Die Veröffentlichung von Leitlinien allein ist nicht ausreichend, um nachhaltige Verhaltens­änderungen in der Verschreibungspraxis zu erreichen21,22) In der letzten Umfrage haben wir die möglichen Ursachen für eine «Non-adherence» nicht untersucht, was aber Gegenstand einer zukünftigen Studie sein sollte. Andere Publikationen führen eine ablehnende Einstellung und eine mangelnde Zustimmung zu Empfehlungen als Hindernis für eine Verhaltens­änderung auf.23–26) Sinnvoll ist sicher eine intensivere Schulung an Universitäten und Lehrkrankenhäusern; dies scheint nachhaltiger zu sein, als der Versuch, ein etabliertes Verhalten der älteren Generation zu ändern.

Ein weiterer wichtiger Aspekt in der Verschreibungspraxis sind die Eltern, welche häufig auf eine Therapie drängen.

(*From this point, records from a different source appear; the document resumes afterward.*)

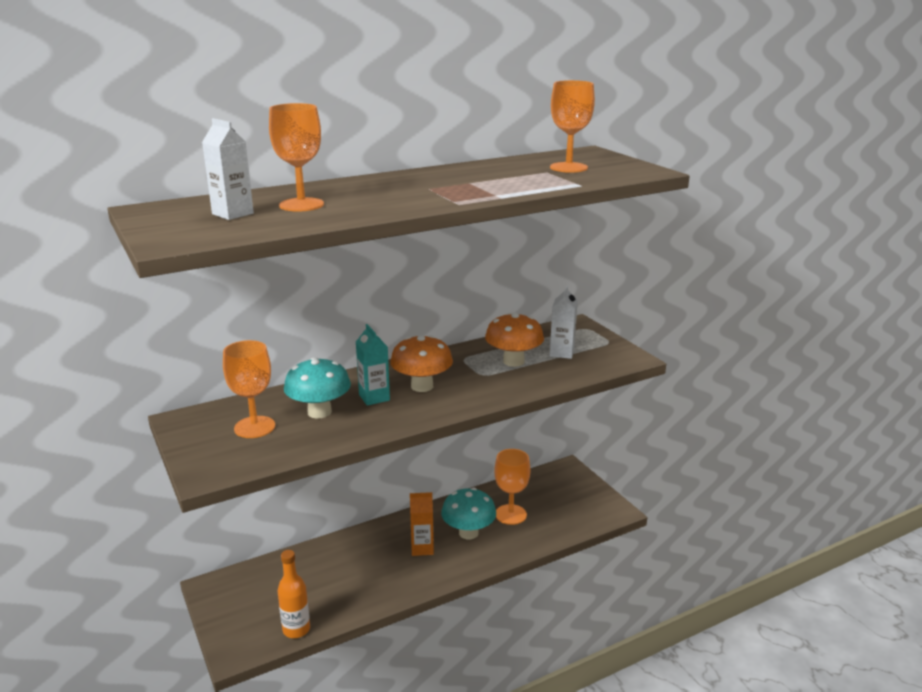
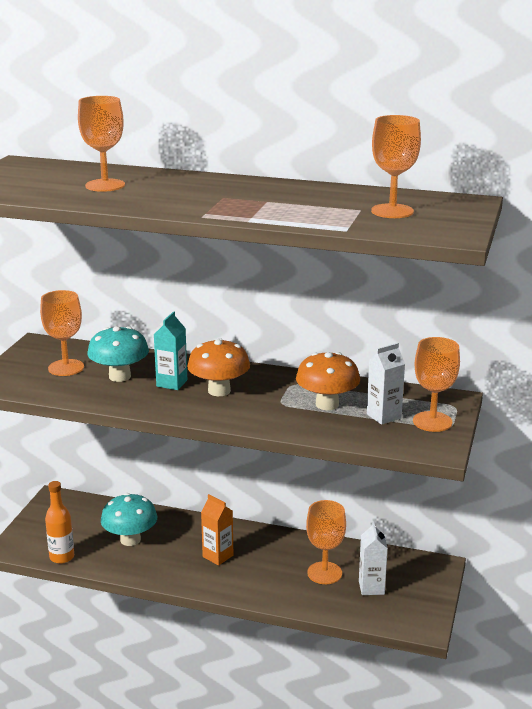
camera: 45 degrees right, 0 degrees up
(232, 214) = (50, 180): white carton -> white carton (371, 587)
(468, 533) = (269, 566): turquoise mushroom -> turquoise mushroom (130, 539)
(594, 343) = (432, 422): none -> orange goblet

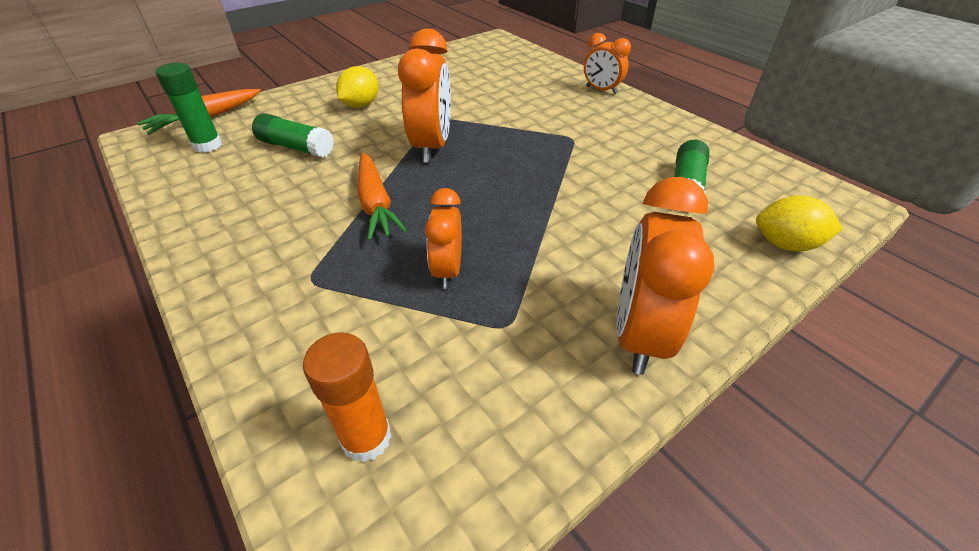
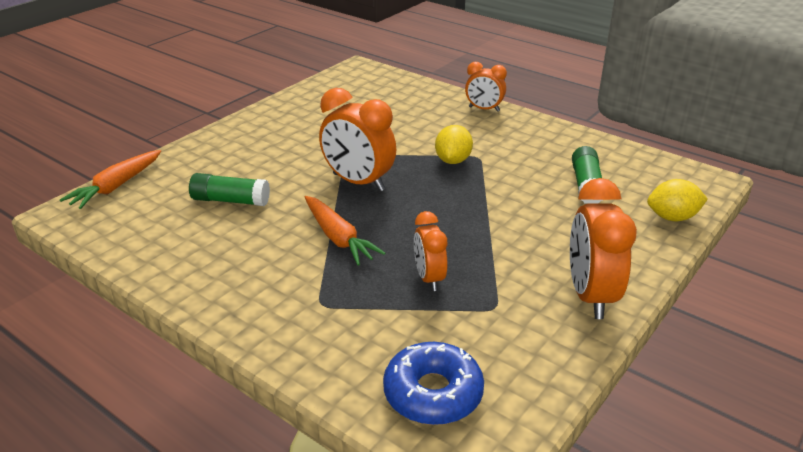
camera: 15 degrees left, 10 degrees down
(207, 145) = (140, 211): green glue stick -> none
(361, 105) = (266, 152): yellow lemon -> yellow lemon (453, 160)
(366, 438) = (433, 393): orange glue stick -> blue donut
(432, 147) = (358, 182): orange clock -> orange clock turned 135 degrees clockwise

Auch das kann dazu verleiten, unwirksame Medikamente zu verschreiben.17) Aus diesem Grunde hat die SGPP bereits 2007 ein Eltern­informationsblatt «Bronchiolitis» (Abbildung 2) in den drei Hauptsprachen Deutsch, Französisch und Italienisch verfasst. Dieses Merkblatt soll die Eltern über eine evidenzbasierte Behandlung der akuten Bronchiolitis informieren und sie davon abhalten, verschiedene Ärzte aufzusuchen, bis sie die von Ihnen erwartete Behandlung erhalten («doctor shopping»).27,28)  Leider benutzen fast zwei Drittel der Kinderärzte:innen in der Praxis und im Spital dieses Merkblatt nicht, wie unsere letzte Umfrage zeigte.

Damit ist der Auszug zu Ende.